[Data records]
BEGIN
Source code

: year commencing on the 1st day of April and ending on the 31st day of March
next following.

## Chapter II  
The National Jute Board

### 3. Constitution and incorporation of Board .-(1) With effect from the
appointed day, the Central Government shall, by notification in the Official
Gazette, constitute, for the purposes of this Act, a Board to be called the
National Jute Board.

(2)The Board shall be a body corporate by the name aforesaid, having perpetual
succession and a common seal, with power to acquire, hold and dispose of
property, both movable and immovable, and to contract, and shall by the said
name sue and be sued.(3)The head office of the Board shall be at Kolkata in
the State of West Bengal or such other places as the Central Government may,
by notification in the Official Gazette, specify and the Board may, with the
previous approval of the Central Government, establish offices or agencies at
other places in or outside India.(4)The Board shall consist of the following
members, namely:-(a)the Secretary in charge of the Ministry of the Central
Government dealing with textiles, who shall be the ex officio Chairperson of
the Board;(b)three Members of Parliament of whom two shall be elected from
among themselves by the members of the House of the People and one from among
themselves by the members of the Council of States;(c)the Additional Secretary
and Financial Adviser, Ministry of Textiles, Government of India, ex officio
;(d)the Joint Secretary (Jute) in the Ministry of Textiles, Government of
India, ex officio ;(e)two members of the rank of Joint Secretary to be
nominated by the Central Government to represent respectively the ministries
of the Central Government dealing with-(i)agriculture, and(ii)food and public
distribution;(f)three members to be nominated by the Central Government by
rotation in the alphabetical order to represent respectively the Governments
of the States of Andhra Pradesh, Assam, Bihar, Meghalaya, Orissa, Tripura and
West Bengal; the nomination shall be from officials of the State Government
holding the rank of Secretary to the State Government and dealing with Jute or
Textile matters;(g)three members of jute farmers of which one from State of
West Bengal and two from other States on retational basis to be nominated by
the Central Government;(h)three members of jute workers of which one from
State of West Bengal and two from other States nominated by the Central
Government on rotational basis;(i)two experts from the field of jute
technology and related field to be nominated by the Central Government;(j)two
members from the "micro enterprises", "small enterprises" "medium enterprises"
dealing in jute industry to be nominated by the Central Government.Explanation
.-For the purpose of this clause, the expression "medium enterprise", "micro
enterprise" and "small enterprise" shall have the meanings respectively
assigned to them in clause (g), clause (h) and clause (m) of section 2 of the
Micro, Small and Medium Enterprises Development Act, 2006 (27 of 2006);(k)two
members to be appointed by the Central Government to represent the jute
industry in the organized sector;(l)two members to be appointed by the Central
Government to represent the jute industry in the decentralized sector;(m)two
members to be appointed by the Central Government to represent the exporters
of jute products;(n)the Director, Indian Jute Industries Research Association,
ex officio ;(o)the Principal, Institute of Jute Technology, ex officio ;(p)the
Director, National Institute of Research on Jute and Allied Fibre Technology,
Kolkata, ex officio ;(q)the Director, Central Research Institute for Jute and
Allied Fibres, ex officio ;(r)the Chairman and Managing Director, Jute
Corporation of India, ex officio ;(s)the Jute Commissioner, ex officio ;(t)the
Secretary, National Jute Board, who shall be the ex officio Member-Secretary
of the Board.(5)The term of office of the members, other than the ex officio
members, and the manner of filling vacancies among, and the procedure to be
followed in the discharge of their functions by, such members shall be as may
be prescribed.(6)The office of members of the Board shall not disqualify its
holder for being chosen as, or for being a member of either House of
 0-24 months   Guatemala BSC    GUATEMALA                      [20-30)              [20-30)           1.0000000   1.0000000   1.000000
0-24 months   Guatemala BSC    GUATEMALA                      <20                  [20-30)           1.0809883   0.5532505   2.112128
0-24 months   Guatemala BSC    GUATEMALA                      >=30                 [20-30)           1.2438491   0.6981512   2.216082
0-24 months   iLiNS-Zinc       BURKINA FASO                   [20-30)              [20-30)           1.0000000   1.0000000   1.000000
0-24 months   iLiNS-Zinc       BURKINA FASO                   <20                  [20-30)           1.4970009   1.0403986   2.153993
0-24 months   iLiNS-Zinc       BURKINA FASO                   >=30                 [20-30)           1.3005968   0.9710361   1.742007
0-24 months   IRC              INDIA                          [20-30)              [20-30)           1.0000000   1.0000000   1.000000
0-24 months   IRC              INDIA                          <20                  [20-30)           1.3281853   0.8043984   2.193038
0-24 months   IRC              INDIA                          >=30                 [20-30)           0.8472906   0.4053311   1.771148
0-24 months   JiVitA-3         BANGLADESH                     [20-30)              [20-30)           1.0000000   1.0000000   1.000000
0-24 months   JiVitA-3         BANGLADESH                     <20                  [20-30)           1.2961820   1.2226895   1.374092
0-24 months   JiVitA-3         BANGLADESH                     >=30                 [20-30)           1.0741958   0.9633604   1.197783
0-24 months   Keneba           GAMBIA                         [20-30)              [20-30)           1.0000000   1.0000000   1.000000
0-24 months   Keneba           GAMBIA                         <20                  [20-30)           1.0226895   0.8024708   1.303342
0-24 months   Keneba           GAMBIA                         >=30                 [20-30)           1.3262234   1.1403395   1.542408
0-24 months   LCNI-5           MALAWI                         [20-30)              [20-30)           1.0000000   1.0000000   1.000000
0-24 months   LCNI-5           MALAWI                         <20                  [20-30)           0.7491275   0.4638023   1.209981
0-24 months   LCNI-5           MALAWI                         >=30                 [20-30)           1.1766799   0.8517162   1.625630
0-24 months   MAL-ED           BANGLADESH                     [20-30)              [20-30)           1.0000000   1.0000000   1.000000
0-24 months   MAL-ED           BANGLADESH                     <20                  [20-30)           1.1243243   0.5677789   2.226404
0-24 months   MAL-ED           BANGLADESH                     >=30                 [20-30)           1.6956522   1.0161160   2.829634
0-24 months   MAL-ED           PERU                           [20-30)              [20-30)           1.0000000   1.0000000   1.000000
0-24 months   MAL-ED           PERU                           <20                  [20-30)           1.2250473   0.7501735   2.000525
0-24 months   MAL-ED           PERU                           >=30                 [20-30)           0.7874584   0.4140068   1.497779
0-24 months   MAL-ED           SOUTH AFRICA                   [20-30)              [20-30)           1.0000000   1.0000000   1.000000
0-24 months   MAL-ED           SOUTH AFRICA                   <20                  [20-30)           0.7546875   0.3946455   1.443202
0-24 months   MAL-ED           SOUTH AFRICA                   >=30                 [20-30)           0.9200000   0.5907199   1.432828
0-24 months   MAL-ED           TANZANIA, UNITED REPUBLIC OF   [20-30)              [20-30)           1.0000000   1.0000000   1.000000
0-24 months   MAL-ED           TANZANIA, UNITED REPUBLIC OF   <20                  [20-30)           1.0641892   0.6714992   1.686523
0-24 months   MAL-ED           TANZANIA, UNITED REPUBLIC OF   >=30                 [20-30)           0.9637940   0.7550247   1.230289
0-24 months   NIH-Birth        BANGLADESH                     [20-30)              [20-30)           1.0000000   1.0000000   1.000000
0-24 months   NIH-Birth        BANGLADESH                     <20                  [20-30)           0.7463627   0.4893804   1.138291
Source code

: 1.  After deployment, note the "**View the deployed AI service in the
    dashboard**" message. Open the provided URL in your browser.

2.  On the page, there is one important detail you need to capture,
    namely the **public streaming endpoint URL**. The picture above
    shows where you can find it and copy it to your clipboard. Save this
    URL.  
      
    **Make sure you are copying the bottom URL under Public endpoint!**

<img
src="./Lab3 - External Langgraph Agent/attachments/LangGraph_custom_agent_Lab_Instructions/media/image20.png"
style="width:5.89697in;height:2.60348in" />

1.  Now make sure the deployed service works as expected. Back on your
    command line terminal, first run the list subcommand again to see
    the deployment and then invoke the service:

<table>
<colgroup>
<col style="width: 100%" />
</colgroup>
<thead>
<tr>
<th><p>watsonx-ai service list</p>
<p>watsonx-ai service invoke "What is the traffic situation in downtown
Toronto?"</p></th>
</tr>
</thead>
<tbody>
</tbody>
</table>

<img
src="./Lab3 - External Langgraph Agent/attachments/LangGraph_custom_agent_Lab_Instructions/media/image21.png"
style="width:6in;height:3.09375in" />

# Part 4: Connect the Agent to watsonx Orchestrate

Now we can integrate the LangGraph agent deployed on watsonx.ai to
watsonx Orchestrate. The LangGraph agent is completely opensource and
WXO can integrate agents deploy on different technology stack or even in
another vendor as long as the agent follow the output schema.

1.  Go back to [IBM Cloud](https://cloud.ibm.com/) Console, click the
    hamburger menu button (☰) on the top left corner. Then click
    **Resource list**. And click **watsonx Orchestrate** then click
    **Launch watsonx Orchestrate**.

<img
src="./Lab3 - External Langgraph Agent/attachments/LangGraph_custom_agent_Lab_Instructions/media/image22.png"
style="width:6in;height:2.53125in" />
END
## What is expected:
Your reply should be only the number of lines in the preceding data that include the word "SOUTH".

## Problem solution:
3